The Donations or Rewards Model does not involve any form of financial investment or return and so it falls outside the scope of UK financial services regulation (although this too is under review). Crowdfunding originated from Donations or Rewards-based platforms, where the interest of participants was to help a worthy or interesting cause for the sake of being associated with it, rather than to profit financially. As the most established model, it is also the most popular, with platforms such as US-originated "Kickstarter" being the market leader. The idea of combining worthy causes with financial returns led to the development of the Equity and Lending Models, which are the focal points of several deep-pocketed institutions already operating in the financial services industry.
Current Regulation of Crowdfunding platforms in UK
Licence/approval requirements for Equity Platforms
The offer of shares, depositary receipts or other securities will generally constitute a financial promotion, namely an invitation or inducement to engage in investment activity. A financial promotion cannot be made to a retail investment audience unless the promotion is communicated or approved by a firm authorised by the FCA or it benefits from an exemption from the financial promotion regime.

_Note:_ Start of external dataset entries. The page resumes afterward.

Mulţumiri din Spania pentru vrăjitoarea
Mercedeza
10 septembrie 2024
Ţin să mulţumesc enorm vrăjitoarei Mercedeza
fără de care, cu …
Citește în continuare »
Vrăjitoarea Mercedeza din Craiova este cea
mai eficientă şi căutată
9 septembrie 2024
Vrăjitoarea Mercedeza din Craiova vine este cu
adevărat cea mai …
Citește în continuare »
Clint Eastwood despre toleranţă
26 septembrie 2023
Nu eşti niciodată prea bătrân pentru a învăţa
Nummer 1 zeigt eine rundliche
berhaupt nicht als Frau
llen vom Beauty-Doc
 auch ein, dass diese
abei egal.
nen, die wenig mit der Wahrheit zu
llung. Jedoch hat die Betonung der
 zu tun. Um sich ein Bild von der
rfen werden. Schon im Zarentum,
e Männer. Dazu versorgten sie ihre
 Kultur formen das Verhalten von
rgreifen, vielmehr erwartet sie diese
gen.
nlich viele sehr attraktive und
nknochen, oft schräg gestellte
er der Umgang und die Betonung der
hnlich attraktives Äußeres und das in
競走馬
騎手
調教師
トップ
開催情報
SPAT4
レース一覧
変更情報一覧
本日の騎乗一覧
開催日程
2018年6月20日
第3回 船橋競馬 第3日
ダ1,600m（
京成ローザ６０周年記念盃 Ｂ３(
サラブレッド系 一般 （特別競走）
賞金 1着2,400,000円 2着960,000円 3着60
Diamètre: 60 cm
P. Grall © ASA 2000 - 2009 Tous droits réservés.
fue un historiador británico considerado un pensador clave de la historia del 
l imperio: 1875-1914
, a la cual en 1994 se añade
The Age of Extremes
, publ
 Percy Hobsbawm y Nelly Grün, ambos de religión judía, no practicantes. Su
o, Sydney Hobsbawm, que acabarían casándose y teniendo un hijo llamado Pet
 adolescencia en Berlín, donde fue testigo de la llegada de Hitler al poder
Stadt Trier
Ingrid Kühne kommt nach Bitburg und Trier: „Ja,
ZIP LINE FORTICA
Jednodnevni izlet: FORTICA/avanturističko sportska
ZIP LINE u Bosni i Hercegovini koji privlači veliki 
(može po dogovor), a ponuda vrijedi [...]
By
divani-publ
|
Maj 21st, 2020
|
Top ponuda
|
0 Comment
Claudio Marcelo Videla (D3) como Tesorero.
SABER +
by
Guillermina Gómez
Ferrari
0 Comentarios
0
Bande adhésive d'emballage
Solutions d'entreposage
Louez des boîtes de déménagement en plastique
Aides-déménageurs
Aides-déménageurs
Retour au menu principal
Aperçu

A great amount of most Crowdfunding websites' contents will comprise an element of financial promotion. Accordingly, either the operator will need to be FCA-authorised or the operator of the platform will need to ensure that an FCA-authorised firm approves the financial promotion, unless it complies with the exceptions below.
Where an exemption is not available, the contents of the website's financial promotions need to comply with the requirements of Chapter 4 of the FCA's Conduct of Business Sourcebook to ensure that they are clear, fair and not misleading.
The approval of financial promotions entails costs and administrative burden. Accordingly, it is common for operators to engage an FCA-authorised firm to approve initial investor communications and procure that the promotion of specific investment opportunities fall within one of the two exemptions highlighted below:
Existing shareholders - the platform creates a shareholder relationship with all funding subscribers and a parent/subsidiary relationship with fund-seeking subscribers; and/or
Sophisticated, high net worth and professional investors - ESE's platform assesses the investment sophistication of subscribers or requires the subscriber to certify their own net worth or investment experience.
ESE therefore relies upon the exemption above. All funding is direct between the company (issuer) and the Investor, ESE does not charge any fees in relation to the funding amount and does not give any advice in any capacity on any part of the process apart from our own safeguards to ensure investors and companies are fully aware of all the relevant factors.
Under no circumstances does ESE allow Investing in a collective investment scheme, which is subject to a more restrictive financial promotion regime. For this reason, ESE takes all necessary steps to ensure that the investment does not constitute a collective investment scheme.